- _WHAT YOU WILL DO_:
Each entry should be set down again verbatim, with the images omitted.

- _EXERCISE INPUT_:
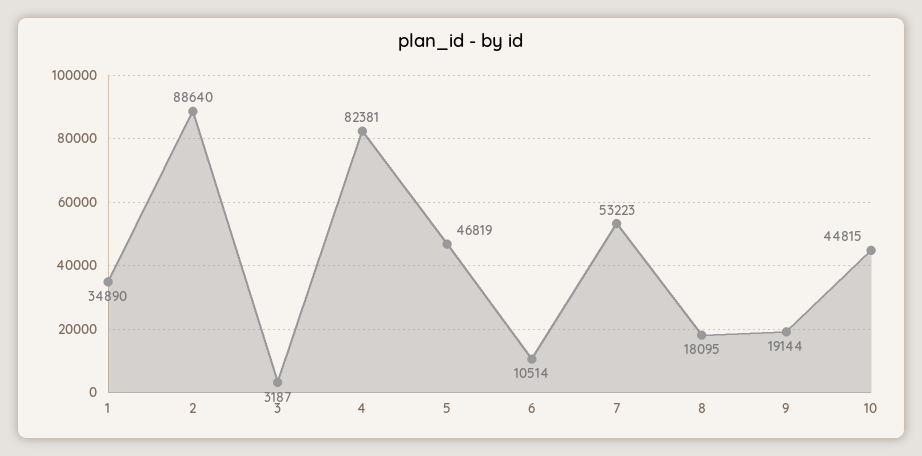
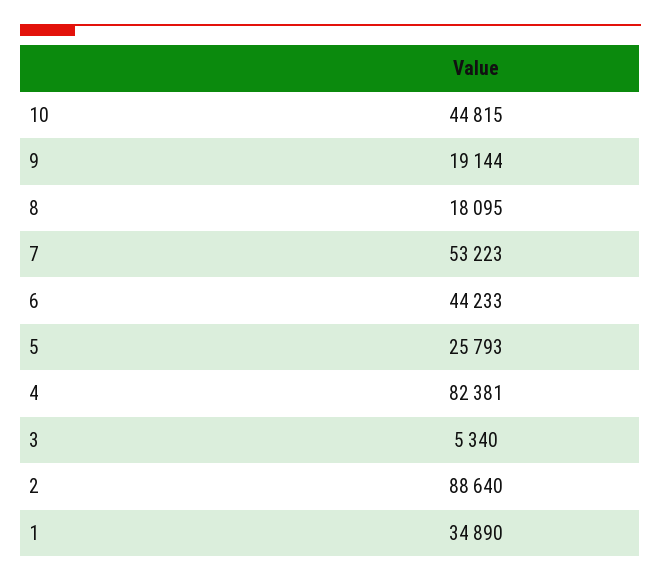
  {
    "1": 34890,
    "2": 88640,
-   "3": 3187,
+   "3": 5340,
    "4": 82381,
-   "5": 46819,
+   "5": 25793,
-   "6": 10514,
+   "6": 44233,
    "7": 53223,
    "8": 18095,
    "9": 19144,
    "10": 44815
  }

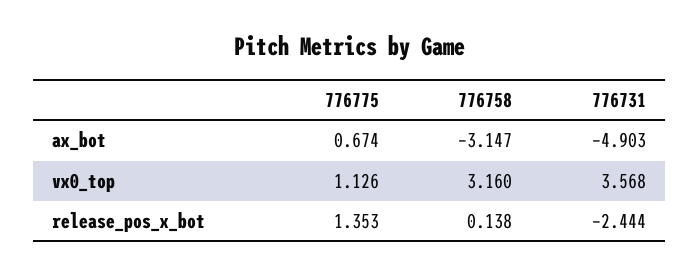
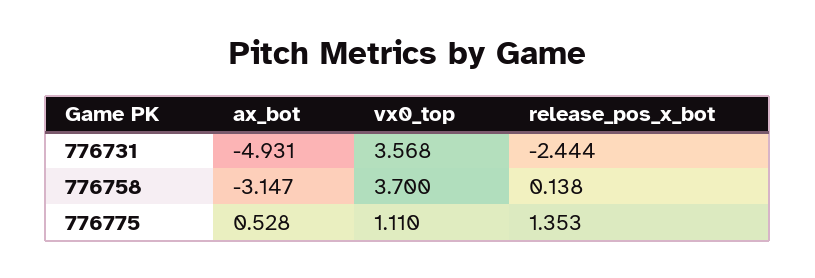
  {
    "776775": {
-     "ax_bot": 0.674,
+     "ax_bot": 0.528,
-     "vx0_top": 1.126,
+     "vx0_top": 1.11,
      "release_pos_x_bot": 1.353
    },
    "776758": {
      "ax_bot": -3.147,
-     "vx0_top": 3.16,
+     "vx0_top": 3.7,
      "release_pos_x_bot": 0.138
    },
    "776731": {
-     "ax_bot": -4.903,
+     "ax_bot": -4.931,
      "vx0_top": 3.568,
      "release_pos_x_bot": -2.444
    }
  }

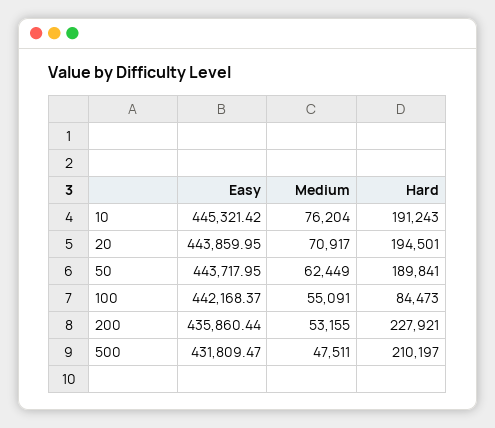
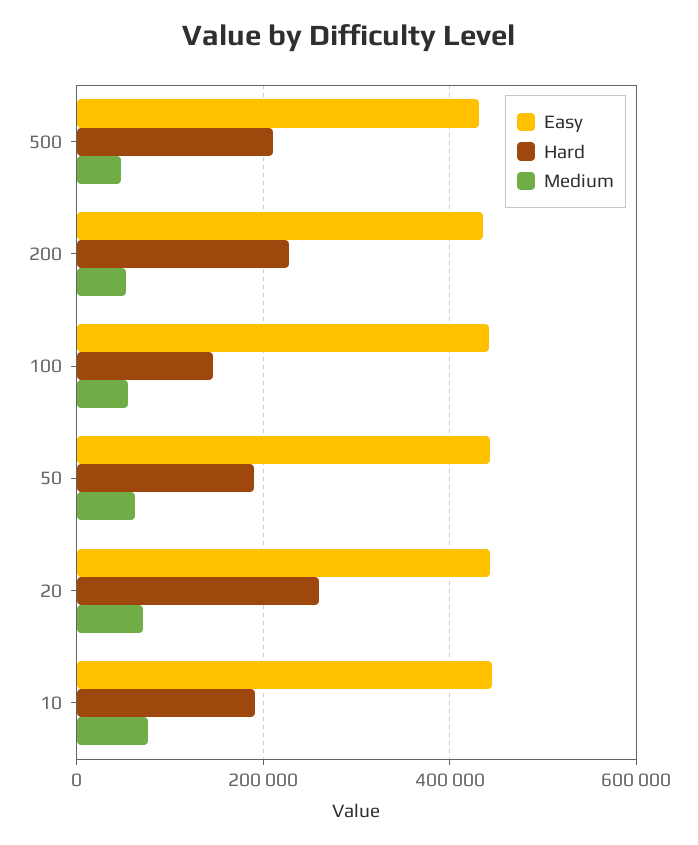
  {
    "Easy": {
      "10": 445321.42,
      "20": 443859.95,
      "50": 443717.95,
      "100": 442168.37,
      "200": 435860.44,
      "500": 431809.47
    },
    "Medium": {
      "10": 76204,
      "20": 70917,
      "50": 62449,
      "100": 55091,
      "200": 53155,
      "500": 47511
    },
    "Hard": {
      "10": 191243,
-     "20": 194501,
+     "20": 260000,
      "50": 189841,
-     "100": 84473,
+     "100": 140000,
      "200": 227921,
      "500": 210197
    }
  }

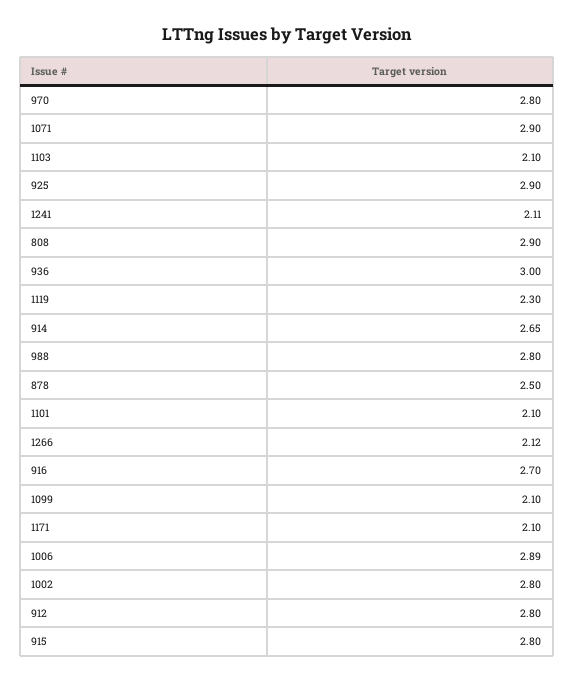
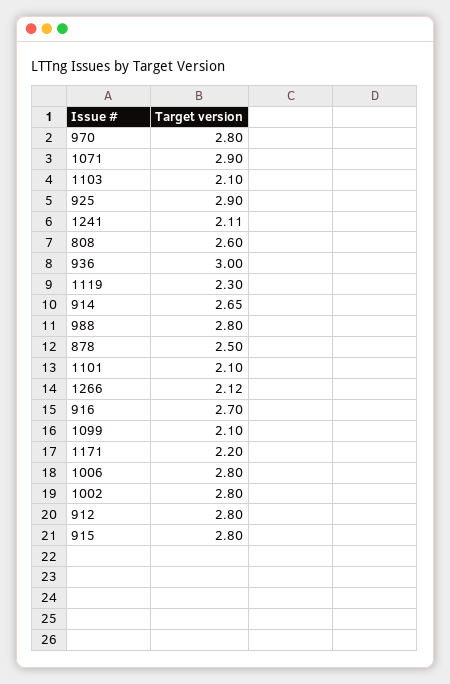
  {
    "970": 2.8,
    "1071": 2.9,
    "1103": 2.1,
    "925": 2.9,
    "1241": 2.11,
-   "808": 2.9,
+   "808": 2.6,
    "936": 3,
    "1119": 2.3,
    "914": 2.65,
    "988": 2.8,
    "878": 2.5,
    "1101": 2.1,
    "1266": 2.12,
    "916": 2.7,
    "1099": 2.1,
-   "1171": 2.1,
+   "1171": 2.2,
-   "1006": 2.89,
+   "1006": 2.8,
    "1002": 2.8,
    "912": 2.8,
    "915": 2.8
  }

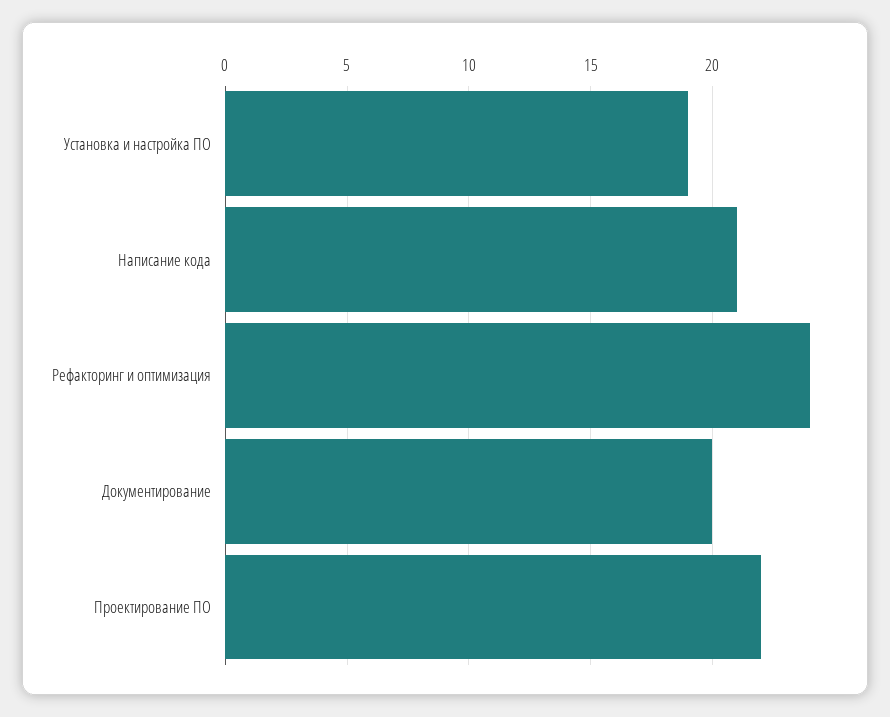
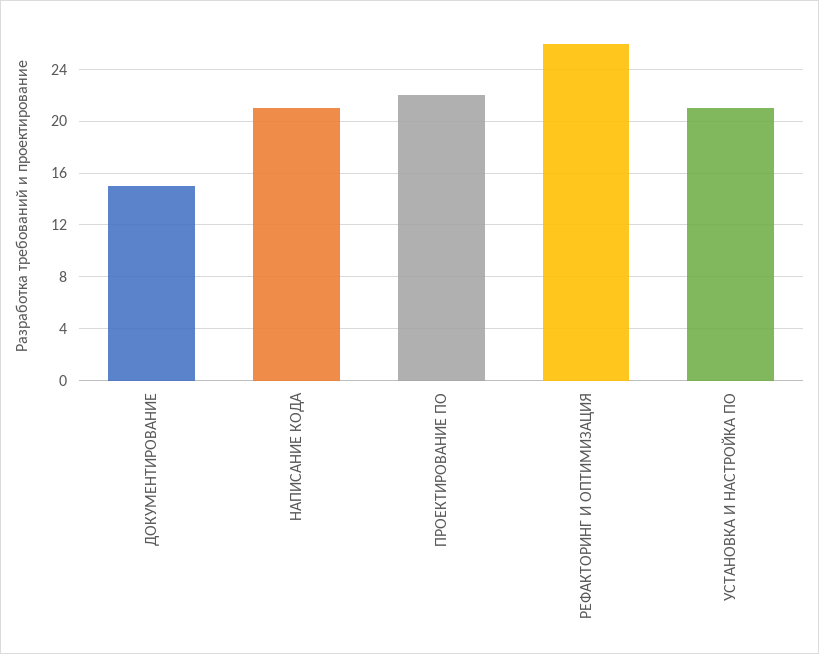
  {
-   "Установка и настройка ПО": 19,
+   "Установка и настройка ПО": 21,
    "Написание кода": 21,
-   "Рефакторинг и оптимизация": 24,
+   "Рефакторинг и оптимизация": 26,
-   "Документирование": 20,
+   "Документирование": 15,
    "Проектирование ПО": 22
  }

- _SOLUTION TO THIS EXERCISE_:
  {
    "1": 34890,
    "2": 88640,
-   "3": 3187,
+   "3": 5340,
    "4": 82381,
-   "5": 46819,
+   "5": 25793,
-   "6": 10514,
+   "6": 44233,
    "7": 53223,
    "8": 18095,
    "9": 19144,
    "10": 44815
  }

  {
    "776775": {
-     "ax_bot": 0.674,
+     "ax_bot": 0.528,
-     "vx0_top": 1.126,
+     "vx0_top": 1.11,
      "release_pos_x_bot": 1.353
    },
    "776758": {
      "ax_bot": -3.147,
-     "vx0_top": 3.16,
+     "vx0_top": 3.7,
      "release_pos_x_bot": 0.138
    },
    "776731": {
-     "ax_bot": -4.903,
+     "ax_bot": -4.931,
      "vx0_top": 3.568,
      "release_pos_x_bot": -2.444
    }
  }

  {
    "Easy": {
      "10": 445321.42,
      "20": 443859.95,
      "50": 443717.95,
      "100": 442168.37,
      "200": 435860.44,
      "500": 431809.47
    },
    "Medium": {
      "10": 76204,
      "20": 70917,
      "50": 62449,
      "100": 55091,
      "200": 53155,
      "500": 47511
    },
    "Hard": {
      "10": 191243,
-     "20": 194501,
+     "20": 260000,
      "50": 189841,
-     "100": 84473,
+     "100": 140000,
      "200": 227921,
      "500": 210197
    }
  }

  {
    "970": 2.8,
    "1071": 2.9,
    "1103": 2.1,
    "925": 2.9,
    "1241": 2.11,
-   "808": 2.9,
+   "808": 2.6,
    "936": 3,
    "1119": 2.3,
    "914": 2.65,
    "988": 2.8,
    "878": 2.5,
    "1101": 2.1,
    "1266": 2.12,
    "916": 2.7,
    "1099": 2.1,
-   "1171": 2.1,
+   "1171": 2.2,
-   "1006": 2.89,
+   "1006": 2.8,
    "1002": 2.8,
    "912": 2.8,
    "915": 2.8
  }

  {
-   "Установка и настройка ПО": 19,
+   "Установка и настройка ПО": 21,
    "Написание кода": 21,
-   "Рефакторинг и оптимизация": 24,
+   "Рефакторинг и оптимизация": 26,
-   "Документирование": 20,
+   "Документирование": 15,
    "Проектирование ПО": 22
  }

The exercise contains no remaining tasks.